(Recorded information begins)

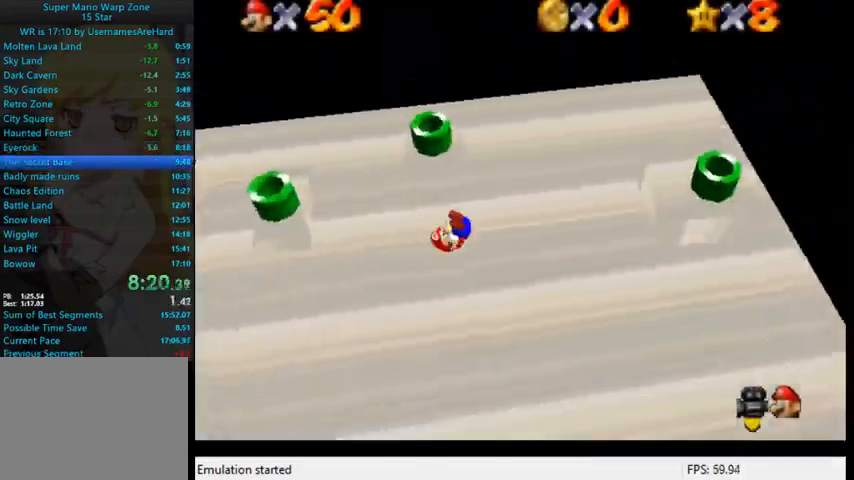
{"buttons": [], "left_stick": "up-right", "right_stick": "down-left", "events": [[100, "right_stick", "down-left"], [267, "right_stick", "center"], [400, "right_stick", "down-left"]]}
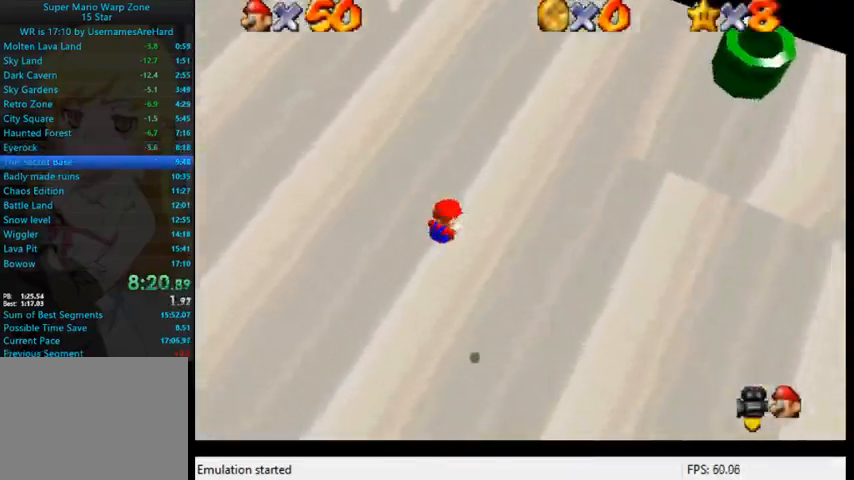
{"buttons": [], "left_stick": "up-right", "right_stick": "down-left", "events": [[267, "right_stick", "center"], [367, "right_stick", "down-left"]]}
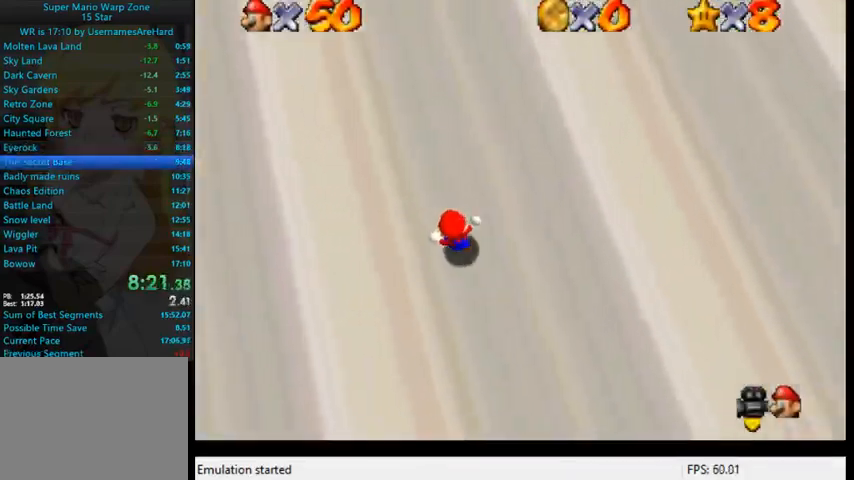
{"buttons": ["A"], "left_stick": "up-right", "right_stick": "center", "events": [[33, "right_stick", "center"], [367, "B", "down"], [500, "A", "down"], [500, "B", "up"]]}
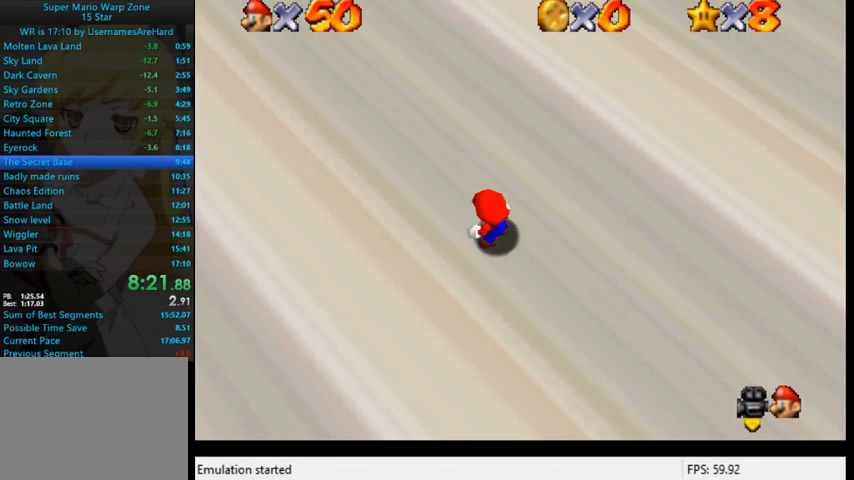
{"buttons": ["B"], "left_stick": "up-right", "right_stick": "center", "events": [[100, "A", "up"], [133, "B", "down"], [233, "A", "down"], [233, "B", "up"], [467, "A", "up"], [467, "B", "down"]]}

(Recorded information ends)

> To do
The answer must be the full listing, word for word, with no images in it.

> Exercise response
{"buttons": [], "left_stick": "up-right", "right_stick": "down-left", "events": [[100, "right_stick", "down-left"], [267, "right_stick", "center"], [400, "right_stick", "down-left"]]}
{"buttons": [], "left_stick": "up-right", "right_stick": "down-left", "events": [[267, "right_stick", "center"], [367, "right_stick", "down-left"]]}
{"buttons": ["A"], "left_stick": "up-right", "right_stick": "center", "events": [[33, "right_stick", "center"], [367, "B", "down"], [500, "A", "down"], [500, "B", "up"]]}
{"buttons": ["B"], "left_stick": "up-right", "right_stick": "center", "events": [[100, "A", "up"], [133, "B", "down"], [233, "A", "down"], [233, "B", "up"], [467, "A", "up"], [467, "B", "down"]]}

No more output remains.